Permanent manets

The atoms in magnetic material, such as iron are arranged in Domains.

Domains are groups of atoms which are aligned in the same direction and therefore the electrons in all of the atoms contribute to the field.

Random magnetic domains

Unmagnetised nail in which the domains have random orientation



aligned magnetic domains

Magnetised nail in which the domains are aligned




The classic method of revealing the shape of a magnetic field is to use iron filing on a sheet of paper near the magnet. On a simple bar magnet the shape is like this:

Field picture for bar magnet






Field diagram for bar magnet







The strength of the field between the poles of a U shaped magnet is much stronger because the air gap is smaller. The iron or metal alloy of the metal has a high permeability whereas that of the air is very low.

Field of a U magnet

U magnet







The definition of a magnetic field is that it is the space around a magnetic which exerts a force on a moving electric charge. The field is a vector, it has size or strength and direction.

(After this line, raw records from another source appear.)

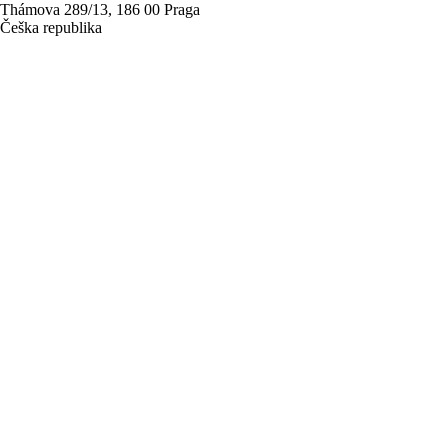
Thámova 289/13, 186 00 Praga
Češka republika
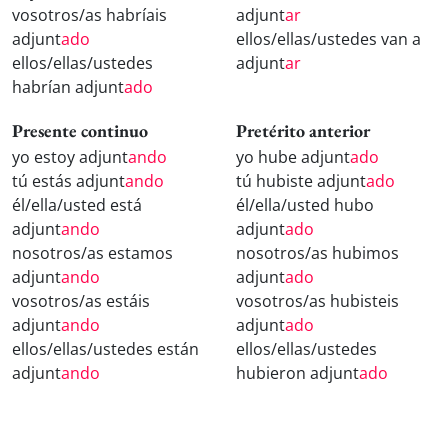
vosotros/as habríais
adjunt
ar
adjunt
ado
ellos/ellas/ustedes van a
ellos/ellas/ustedes
adjunt
ar
habrían adjunt
ado
Presente continuo
Pretérito anterior
yo estoy adjunt
ando
yo hube adjunt
ado
tú estás adjunt
ando
tú hubiste adjunt
ado
él/ella/usted está
él/ella/usted hubo
adjunt
ando
adjunt
ado
nosotros/as estamos
nosotros/as hubimos
adjunt
ando
adjunt
ado
vosotros/as estáis
vosotros/as hubisteis
adjunt
ando
adjunt
ado
ellos/ellas/ustedes están
ellos/ellas/ustedes
adjunt
ando
hubieron adjunt
ado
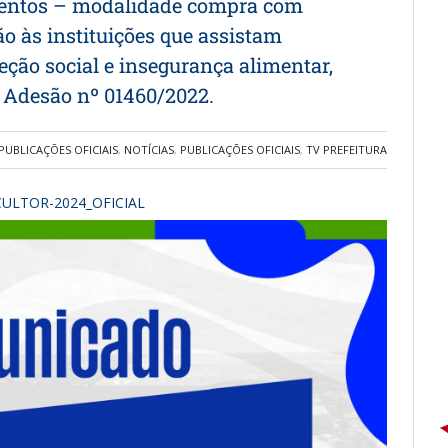
mentos – modalidade compra com
o às instituições que assistam
eção social e insegurança alimentar,
 Adesão nº 01460/2022.
PUBLICAÇÕES OFICIAIS
,
NOTÍCIAS
,
PUBLICAÇÕES OFICIAIS
,
TV PREFEITURA
ULTOR-2024_OFICIAL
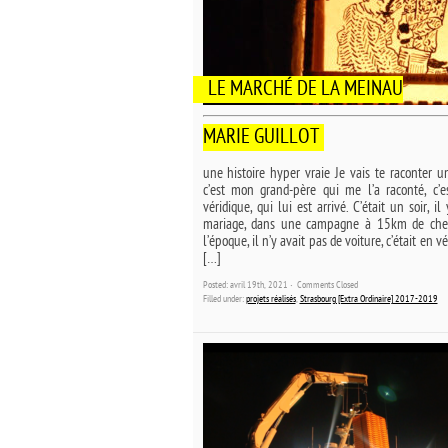
LE MARCHÉ DE LA MEINAU
MARIE GUILLOT
une histoire hyper vraie Je vais te raconter un
c’est mon grand-père qui me l’a raconté, c’e
véridique, qui lui est arrivé. C’était un soir, il
mariage, dans une campagne à 15km de chez
l’époque, il n’y avait pas de voiture, c’était en vé
[…]
Posted: avril 19th, 2021 ˑ
Comments Closed
Filled under:
projets réalisés
,
Strasbourg [Extra Ordinaire] 2017-2019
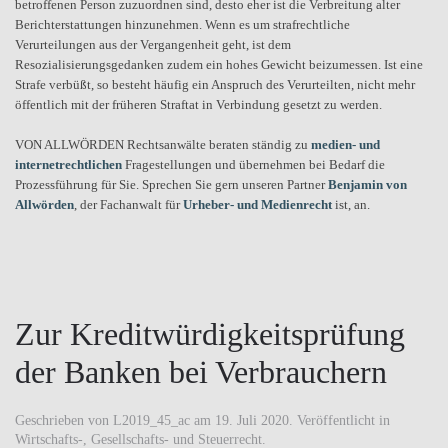
betroffenen Person zuzuordnen sind, desto eher ist die Verbreitung alter
Berichterstattungen hinzunehmen. Wenn es um strafrechtliche
Verurteilungen aus der Vergangenheit geht, ist dem
Resozialisierungsgedanken zudem ein hohes Gewicht beizumessen. Ist eine
Strafe verbüßt, so besteht häufig ein Anspruch des Verurteilten, nicht mehr
öffentlich mit der früheren Straftat in Verbindung gesetzt zu werden.
VON ALLWÖRDEN Rechtsanwälte beraten ständig zu
medien- und
internetrechtlichen
Fragestellungen und übernehmen bei Bedarf die
Prozessführung für Sie. Sprechen Sie gern unseren Partner
Benjamin von
Allwörden
, der Fachanwalt für
Urheber- und Medienrecht
ist, an.
Zur Kreditwürdigkeitsprüfung
der Banken bei Verbrauchern
Geschrieben von
L2019_45_ac
am
19. Juli 2020
. Veröffentlicht in
Wirtschafts-, Gesellschafts- und Steuerrecht
.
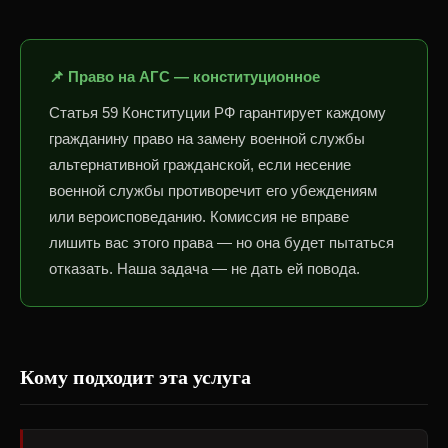
📌 Право на АГС — конституционное
Статья 59 Конституции РФ гарантирует каждому
гражданину право на замену военной службы
альтернативной гражданской, если несение
военной службы противоречит его убеждениям
или вероисповеданию. Комиссия не вправе
лишить вас этого права — но она будет пытаться
отказать. Наша задача — не дать ей повода.
Кому подходит эта услуга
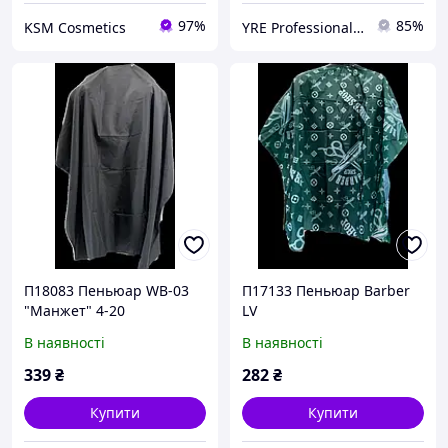
97%
85%
KSM Cosmetics
YRE Professional💅🏻
П18083 Пеньюар WB-03
П17133 Пеньюар Barber
"Манжет" 4-20
LV
В наявності
В наявності
339
₴
282
₴
Купити
Купити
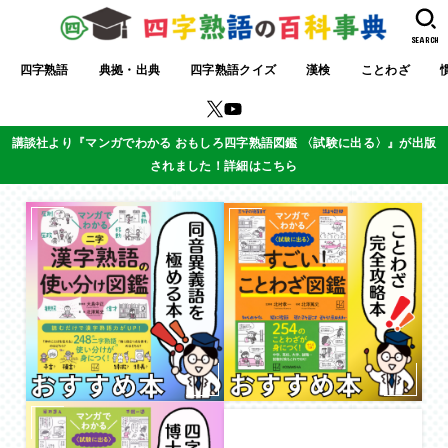
SEARCH
四字熟語
典拠・出典
四字熟語クイズ
漢検
ことわざ
講談社より『マンガでわかる おもしろ四字熟語図鑑 〈試験に出る〉』が出版
されました！詳細はこちら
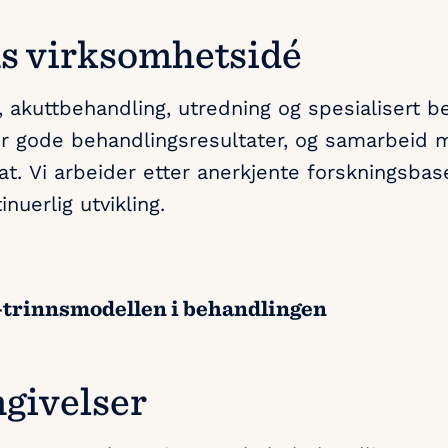
s virksomhetsidé
g, akuttbehandling, utredning og spesialisert b
ber gode behandlingsresultater, og samarbeid 
t. Vi arbeider etter anerkjente forskningsbas
nuerlig utvikling.
-trinnsmodellen i behandlingen
givelser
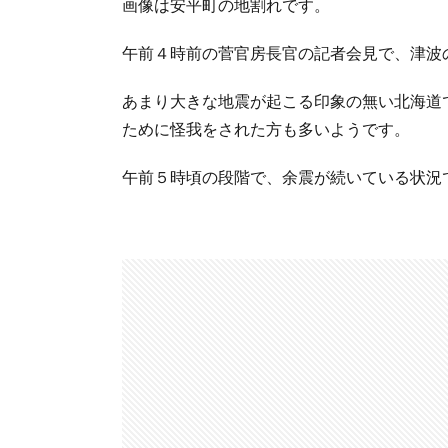
画像は安平町の地割れです。
午前４時前の菅官房長官の記者会見で、津波
あまり大きな地震が起こる印象の無い北海道
ために怪我をされた方も多いようです。
午前５時頃の段階で、余震が続いている状況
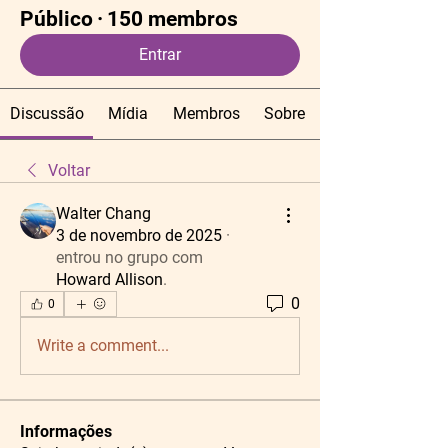
Público
·
150 membros
Entrar
Discussão
Mídia
Membros
Sobre
Voltar
Walter Chang
3 de novembro de 2025
·
entrou no grupo com
Howard Allison
.
0
0
Write a comment...
Informações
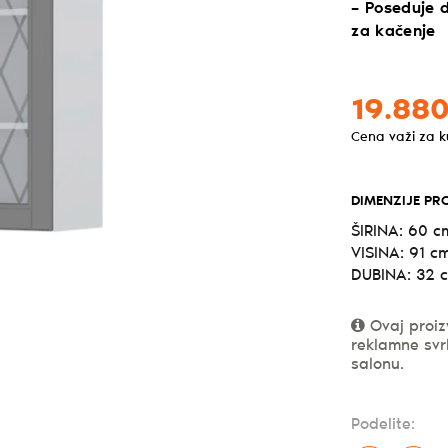
– Poseduje d
za kačenje
19.880
Cena važi za 
DIMENZIJE PR
ŠIRINA: 60 c
VISINA: 91 c
DUBINA: 32 
Ovaj proiz
reklamne svr
salonu.
Podelite:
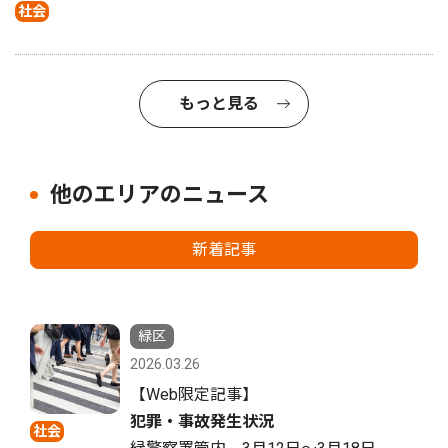
社会
もっと見る
他のエリアのニュース
新着記事
緑区
2026.03.26
【Web限定記事】
犯罪・事故発生状況
社会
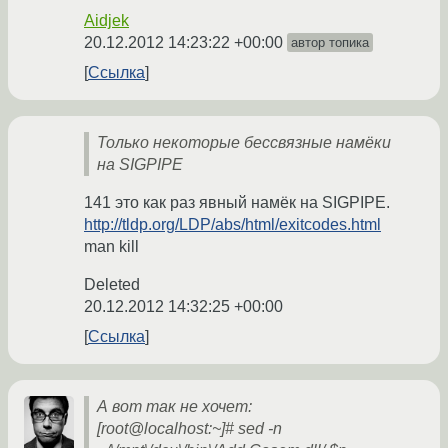
Aidjek
20.12.2012 14:23:22 +00:00
автор топика
Ссылка
Только некоторые бессвязные намёки
на SIGPIPE
141 это как раз явный намёк на SIGPIPE.
http://tldp.org/LDP/abs/html/exitcodes.html
man kill
Deleted
20.12.2012 14:32:25 +00:00
Ссылка
А вот так не хочет:
[root@localhost:~]# sed -n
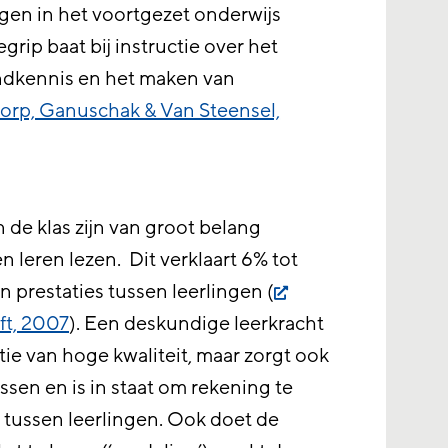
ngen in het voortgezet onderwijs
rip baat bij instructie over het
ndkennis en het maken van
rp, Ganuschak & Van Steensel,
 de klas zijn van groot belang
 leren lezen. Dit verklaart 6% tot
n prestaties tussen leerlingen (
ft, 2007
). Een deskundige leerkracht
ctie van hoge kwaliteit, maar zorgt ook
ssen en is in staat om rekening te
 tussen leerlingen. Ook doet de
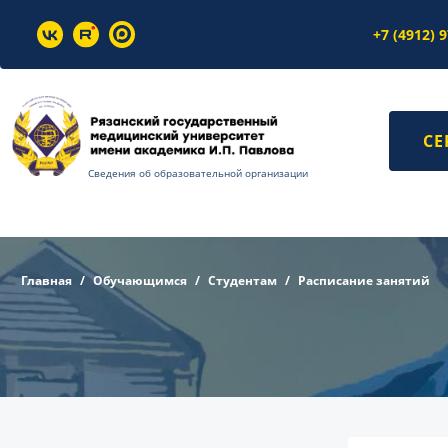
+7 (4912) 
СЕ
Сведения об образовательной организации
Главная
Обучающимся
Студентам
Расписание занятий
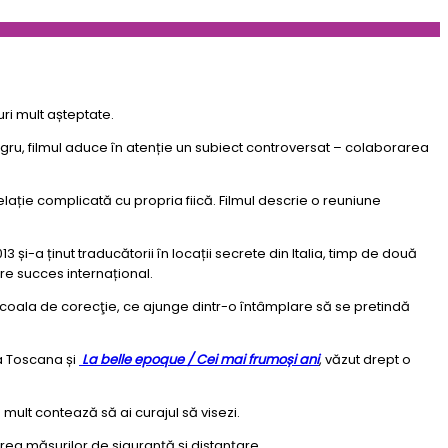
ri mult așteptate.
negru, filmul aduce în atenție un subiect controversat – colaborarea
elație complicată cu propria fiică. Filmul descrie o reuniune
i-a ținut traducătorii în locații secrete din Italia, timp de două
are succes internațional.
 şcoala de corecţie, ce ajunge dintr-o întâmplare să se pretindă
a Toscana și
La belle epoque / Cei mai frumoși ani
, văzut drept o
mult contează să ai curajul să visezi.
area măsurilor de siguranță și distanțare.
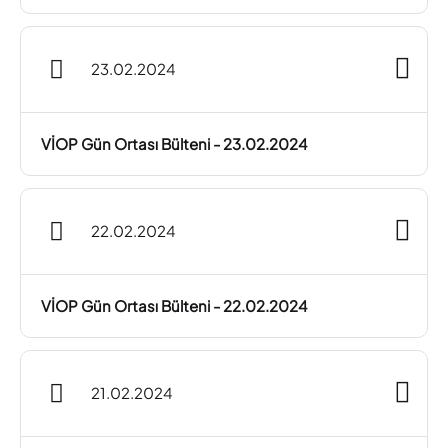
23.02.2024
VİOP Gün Ortası Bülteni - 23.02.2024
22.02.2024
VİOP Gün Ortası Bülteni - 22.02.2024
21.02.2024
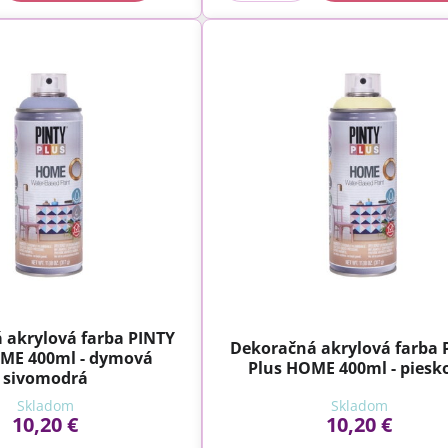
 akrylová farba PINTY
Dekoračná akrylová farba 
OME 400ml - dymová
Plus HOME 400ml - piesk
sivomodrá
Skladom
Skladom
10,20 €
10,20 €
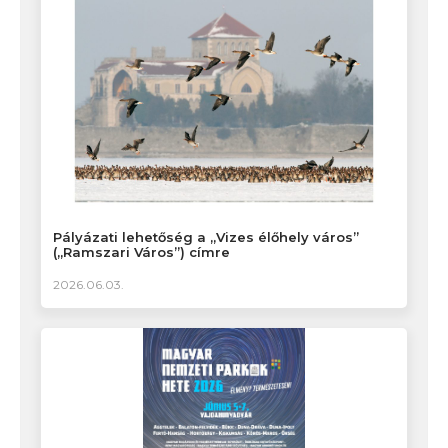
Pályázati lehetőség a „Vizes élőhely város”
(„Ramszari Város”) címre
2026.06.03.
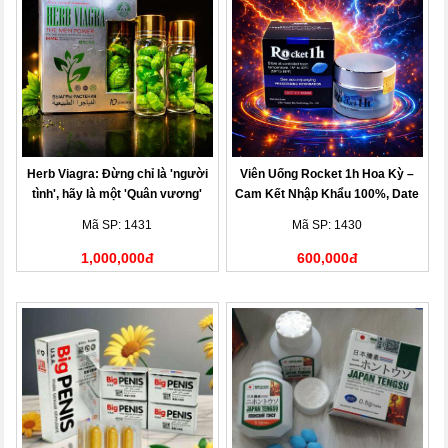
Herb Viagra: Đừng chỉ là 'người
Viên Uống Rocket 1h Hoa Kỳ –
tình', hãy là một 'Quân vương'
Cam Kết Nhập Khẩu 100%, Date
Mới Nhất
Mã SP: 1431
Mã SP: 1430
1,000,000đ
600,000đ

Magnets and magnetic fields, video lesson


An electric current flowing through a wire produces a magnetic field around it. The field around a single wire is generally very small. The strength depends on the size of the current and the distance from the wire. In reality, unless the current is very large it is hard to see the field using iron filings, but can easily be detected with a magnetic compass. The field is circular and clockwise, looking in the direction of conventional current flow.

However a strong magnetic field can be made if we use a coil of wire and stronger still if we wrap the wire around a piece of iron like a nail.


Magnetic fields around a coil

The combined fields around each coil produce a very strong field in the centre of the coil. If a highly permeable iron nail is placed in the centre of the coil the air path of the field lines is shorter and the field is stronger.